Male opera singers are not genuinely renowned for their trimness, but Wynne believes this has less to do with any real benefits from carrying spare pounds on stage and is far more about the lifestyle.

Mood Lifter

“It helps to have a big chest, a big cavity, to get the resonance in your voice, but we don’t need to be fat. Most are allowed to be fat, which is why they get away with it.

“I haven’t been able to do a concert for months, but I made 16 adverts in lockdown and I noticed the suit wasn’t as snug as it used to be. 

“Singing can be strenuous, but I really don’t know if being fitter is going to help. We’ll have to see. There was no greater opera singer than Pavarotti and he was hardly athletic.

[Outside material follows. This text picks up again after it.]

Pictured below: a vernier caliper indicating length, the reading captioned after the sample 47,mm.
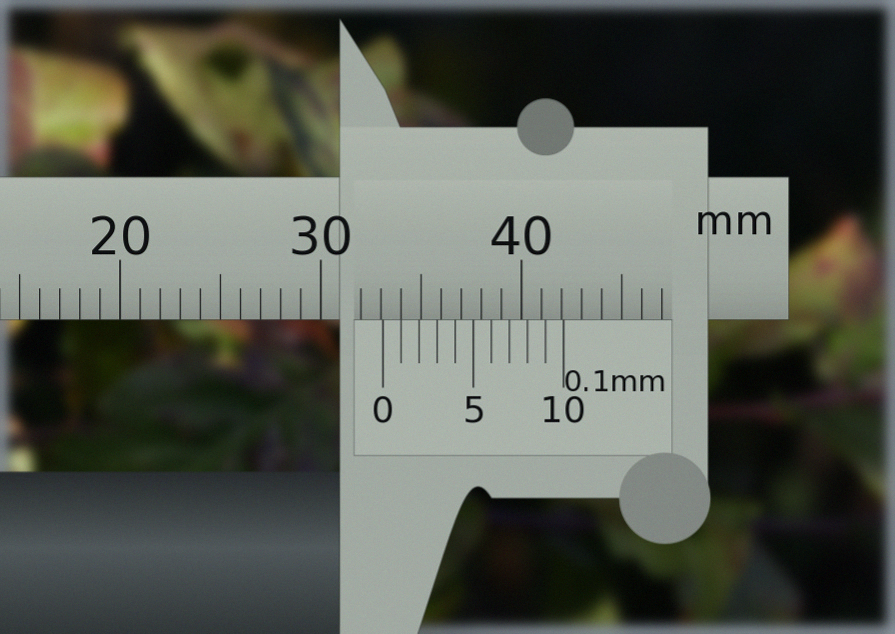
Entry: 33.1,mm
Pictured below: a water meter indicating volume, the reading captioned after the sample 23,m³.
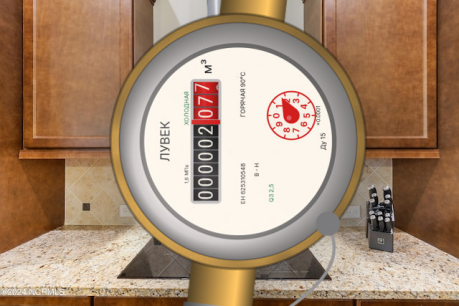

“What being fitter has done is help my mood, undoubtedly. I’ve struggled with mental health in the past, I’ve been very open about that. But when I go to the gym, or run, that’s time for me – and that’s a really good thing to have, is time for yourself.”

He’s not often alone in the gym, though, as Taliesin likes to be on hand – even if it’s to prove he can now lift almost as much as the old man.

“My son has been on this amazing journey. He’s lost about 20 kilos and changed his size. He’s the one who’s inspired me and made me change my fitness and my diet.

Bear Faced Cheek

“He’s done amazingly well and he’s still inspiring me today. I have to try and make sure I can still lift 5 kilos more than him, but his nutrition is better than mine. I still like the odd glass of wine too much.”

For anyone hoping to improve their fitness and get more activity into their life, Wynne has some simple words of advice.

“It’s like taking up singing later in life, it can feel daunting. I’m not sporty in any shape or form, so I know it can feel daunting going into a gym.

“But people should just try being more physically active, walk instead of taking the car, go for strolls, build up to some gentle running, and remember that no-one is laughing at you. 

“I’m a big guy, but when I’m running I’m just trying to better myself and I make no apologies for that.

“The last Parkrun I did, someone overtook me dressed as a teddy bear. I wasn’t embarrassed. I didn’t care.

“I knew I was going to have a smug Saturday.”